Good ol’ George, meanwhile, hires a boat to take him there. For some reason (perhaps dictated by the alopecia Lazenby allegedly suffered while making the film) his plan calls for him to alter his appearance by shaving his mustache en route, an act which earned a hearty cheer from the audience. For obvious reasons, I can’t say that his ‘70s facial hair was the biggest mistake of Lazenby’s career, but it certainly wasn’t his best choice, either. Unencumbered by upper lip growth, he not only looks more like his Bond-self that spy fans are familiar with, but transforms into a different person. He relaxes a bit, and his performance becomes looser, the character more fun. His line delivery even changes for the better (could the mustache have been muffling his delivery, or somehow making every line sound like a snarl? Unlikely, I guess, since I’m not convinced it’s his voice we’re hearing on the English-dubbed print, but still perplexing!), and Stoner suddenly develops a sense of humor.

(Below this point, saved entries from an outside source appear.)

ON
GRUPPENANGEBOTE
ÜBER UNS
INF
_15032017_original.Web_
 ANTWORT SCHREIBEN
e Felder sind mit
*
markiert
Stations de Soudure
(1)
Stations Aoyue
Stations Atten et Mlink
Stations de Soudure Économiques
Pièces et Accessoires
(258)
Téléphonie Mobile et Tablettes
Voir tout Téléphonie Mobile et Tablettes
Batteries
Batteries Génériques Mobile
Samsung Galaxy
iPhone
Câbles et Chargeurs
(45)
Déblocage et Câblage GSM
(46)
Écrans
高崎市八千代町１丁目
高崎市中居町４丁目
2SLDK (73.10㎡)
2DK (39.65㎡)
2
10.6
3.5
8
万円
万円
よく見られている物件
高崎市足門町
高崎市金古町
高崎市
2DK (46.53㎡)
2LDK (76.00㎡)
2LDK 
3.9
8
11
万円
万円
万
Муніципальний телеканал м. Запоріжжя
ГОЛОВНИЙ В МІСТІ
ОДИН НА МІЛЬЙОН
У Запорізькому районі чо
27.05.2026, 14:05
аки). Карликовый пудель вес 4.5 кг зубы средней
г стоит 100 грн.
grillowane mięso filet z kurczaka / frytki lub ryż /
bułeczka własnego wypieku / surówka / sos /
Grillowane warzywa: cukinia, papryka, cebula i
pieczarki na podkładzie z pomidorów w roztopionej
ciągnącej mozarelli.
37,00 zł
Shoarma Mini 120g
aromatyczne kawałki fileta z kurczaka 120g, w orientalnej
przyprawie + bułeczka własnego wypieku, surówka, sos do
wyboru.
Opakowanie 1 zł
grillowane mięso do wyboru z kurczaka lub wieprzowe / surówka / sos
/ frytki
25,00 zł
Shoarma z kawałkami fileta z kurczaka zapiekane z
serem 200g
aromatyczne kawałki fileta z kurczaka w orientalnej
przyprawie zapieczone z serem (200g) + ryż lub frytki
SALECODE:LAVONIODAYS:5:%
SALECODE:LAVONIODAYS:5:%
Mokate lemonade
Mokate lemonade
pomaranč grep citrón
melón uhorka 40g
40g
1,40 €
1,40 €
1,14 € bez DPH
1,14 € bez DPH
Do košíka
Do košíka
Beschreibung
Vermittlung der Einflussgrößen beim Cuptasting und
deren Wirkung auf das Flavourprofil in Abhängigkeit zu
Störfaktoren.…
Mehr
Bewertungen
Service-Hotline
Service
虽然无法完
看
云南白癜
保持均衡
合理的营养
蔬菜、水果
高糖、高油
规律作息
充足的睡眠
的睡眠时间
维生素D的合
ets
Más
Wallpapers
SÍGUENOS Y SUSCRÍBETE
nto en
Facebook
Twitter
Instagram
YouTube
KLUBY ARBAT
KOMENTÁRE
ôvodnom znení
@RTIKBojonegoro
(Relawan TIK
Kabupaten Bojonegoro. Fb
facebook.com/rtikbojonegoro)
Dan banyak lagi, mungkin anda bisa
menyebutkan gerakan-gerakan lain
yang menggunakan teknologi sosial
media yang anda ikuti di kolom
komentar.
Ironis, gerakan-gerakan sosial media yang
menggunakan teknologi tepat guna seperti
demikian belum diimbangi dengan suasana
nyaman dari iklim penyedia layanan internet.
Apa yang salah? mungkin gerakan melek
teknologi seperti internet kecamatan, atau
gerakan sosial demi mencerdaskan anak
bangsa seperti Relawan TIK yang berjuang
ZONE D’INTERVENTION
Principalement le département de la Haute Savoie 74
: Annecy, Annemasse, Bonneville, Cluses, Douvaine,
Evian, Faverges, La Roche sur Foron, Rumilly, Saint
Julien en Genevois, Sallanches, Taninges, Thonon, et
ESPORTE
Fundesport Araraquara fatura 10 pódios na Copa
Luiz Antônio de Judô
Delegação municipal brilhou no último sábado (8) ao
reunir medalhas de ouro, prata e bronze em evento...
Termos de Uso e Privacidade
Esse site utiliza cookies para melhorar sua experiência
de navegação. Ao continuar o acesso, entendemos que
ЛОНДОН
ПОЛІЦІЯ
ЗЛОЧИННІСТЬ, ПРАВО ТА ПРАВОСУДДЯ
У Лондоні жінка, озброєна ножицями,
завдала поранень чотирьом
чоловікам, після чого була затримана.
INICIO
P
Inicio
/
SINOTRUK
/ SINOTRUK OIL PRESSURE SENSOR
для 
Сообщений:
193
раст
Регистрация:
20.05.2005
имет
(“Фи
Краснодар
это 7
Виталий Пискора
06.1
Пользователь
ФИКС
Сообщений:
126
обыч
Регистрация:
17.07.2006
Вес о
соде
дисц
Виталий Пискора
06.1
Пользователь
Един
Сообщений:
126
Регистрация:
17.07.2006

Clean-shaven, Lazenby finally encounters Mao as they both break into the temple. It is a huge problem with Stoner that the hero and heroine don’t meet until the third act, but once they do things really come alive. Lazenby and Mao work pretty well together, and she brings out the best in him. The villains capture our would-be heroes and force-feed them happy pills, giving Stoner a chance to act his name, and resulting in some funny Lazenby moments. There’s a big final fight, naturally, in Chin’s wonderfully Seventies, disco-lit secret pad, complete with a rotating floor and desk. Mao is the expert and she gets the best fighting here, but Lazenby holds his own and gets some good action too as the duo takes on dozens (maybe even hundreds?) of henchmen.
Stoner is absolutely worth tracking down for fans of Mao and especially Lazenby, considering there aren’t that many places to see him play an action hero, but kind of hard to recommend to anyone else. As you may have gleaned from my rather uncertain recap, the plot was never entirely clear, and to call it disjointed might be giving it too much credit. See it if you have an opportunity, and if you’re prepared for some mindless kung fu antics, but don’t waste time and money seeking it out. Unless, of course, you're just dying to see waitresses (serving the villain's guests) in uniforms with holes cut out for their bare breasts, and you have no other place to see such a thing. I couldn't end this review without mentioning that little detail.